Winch 66 operates reversibly to extend and retract steel cable 60 to cause elongated pipe 40 to move vertically with hook 58 between an upper limit 21 U and on a lower limit 21 D. Also, means is provided to reciprocate the bracket 30 relative to the vertical pivot bearing 32 carried on pedestal 28 to pivot the elongated pipe 40 over an angle of at approximately 90 degrees or slightly more to enable the inner end of elongated pipe 40 to scan a quadrant of the interior surface 18, the center of which is defined by a vertical plane passing through the diameter of the horizontal cross-section of the blast furnace at the level of sills 26.
The apparatus just described is used whenever an inspection of a blast furnace shows that a part of the interior wall has become eroded. The portion of the interior wall most likely to be eroded is a band extending circumferentially of the interior surface from a lower level about 5 feet above the mantle 12 to an upper level approximately 20 feet above the mantle. Therefore, the location of the sills 26 at approximately 10 feet above the level of the mantle is most suitable to practice the present invention.
Whenever a portion of the interior surface of a blast furnace becomes eroded and begins to scale, it is necessary to first remove the scale and then apply a new refractory coating to the area that has been cleaned of the scale. The preferred thickness of the refractory material to be applied to the interior surface 18 is preferably in the range between 18 and 22 inches.

#####

Write the next paragraph of the blast furnace repair passage above, picking up after its final sentence.

**Stored data:**

#####

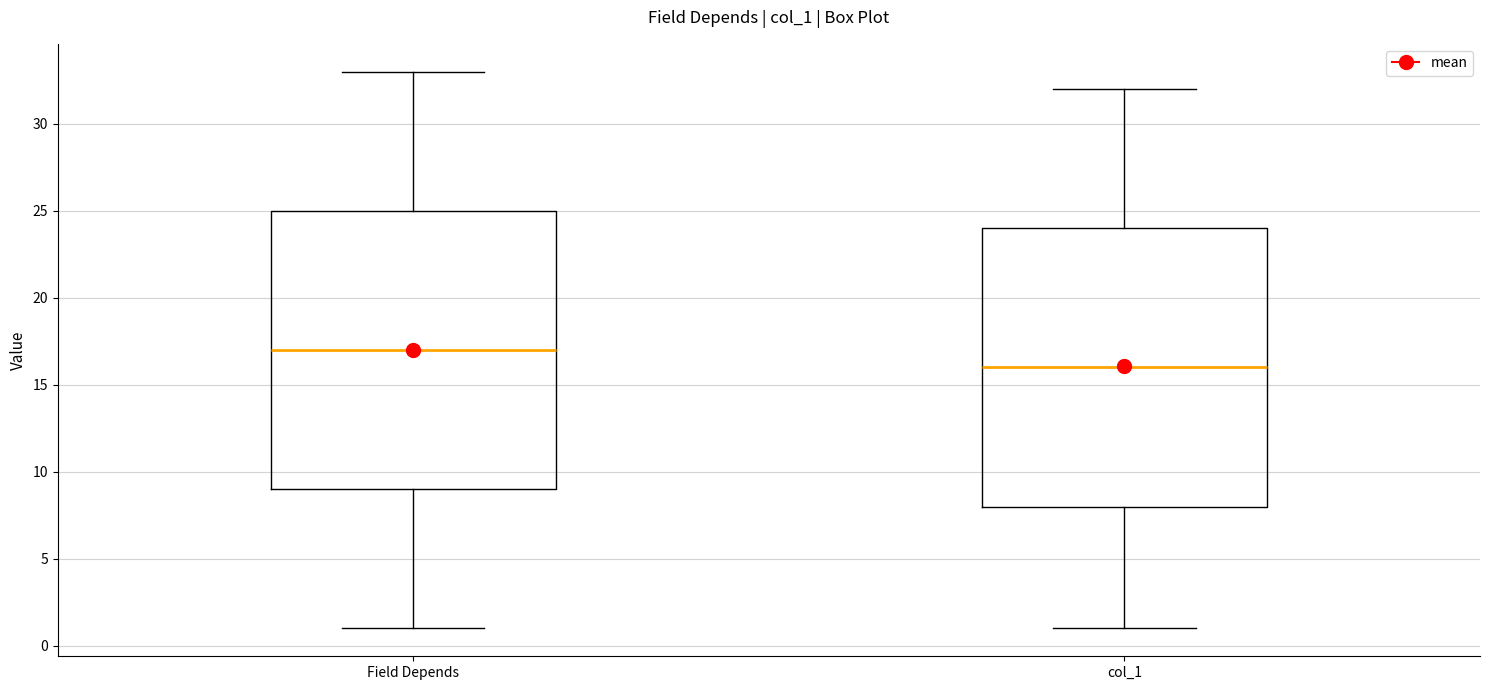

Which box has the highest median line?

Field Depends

#####

**Result of this task:**
In using the apparatus just described, the elongated angle iron 38 with the elongated pipe 40 inserted through the longitudinally spaced rings 41 is surrounded by the polygonal shaped, open-ended hook 58 that is applied around the inner portion of the angle iron 38. The winch 66 has been rotated in a direction to lower the steel cable 60 with its open ended polygonal hook 58 extending from the bottom thereof. A short hook is used to grab the open-ended polygonal hook 58 to bring the open-ended polygonal hook 58 in surrounding relation to the elongated angle iron 38 and its supported elongated pipe 40 is threaded through longitudinally spaced rings 41. The pipe 40 extends beyond the interior end of the elongated angle iron 38 and the exterior end of the elongated pipe 40 extends beyond the end of the elongated angle iron 38. Pedestal 28 is also provided with a pair of rollers (not shown) to facilitate rolling movements of the elongated angle iron 38 from a position exterior of the blast furnace to a position within the furnace. The winch 66 is adjusted to permit the length of the steel cable 60 to be adjusted as the angle iron 38 and its supporting elongated pipe 40 is inserted into the interior of the blast furnace 10 through one of the circumferentially spaced windows 21, 22, 23, or 24.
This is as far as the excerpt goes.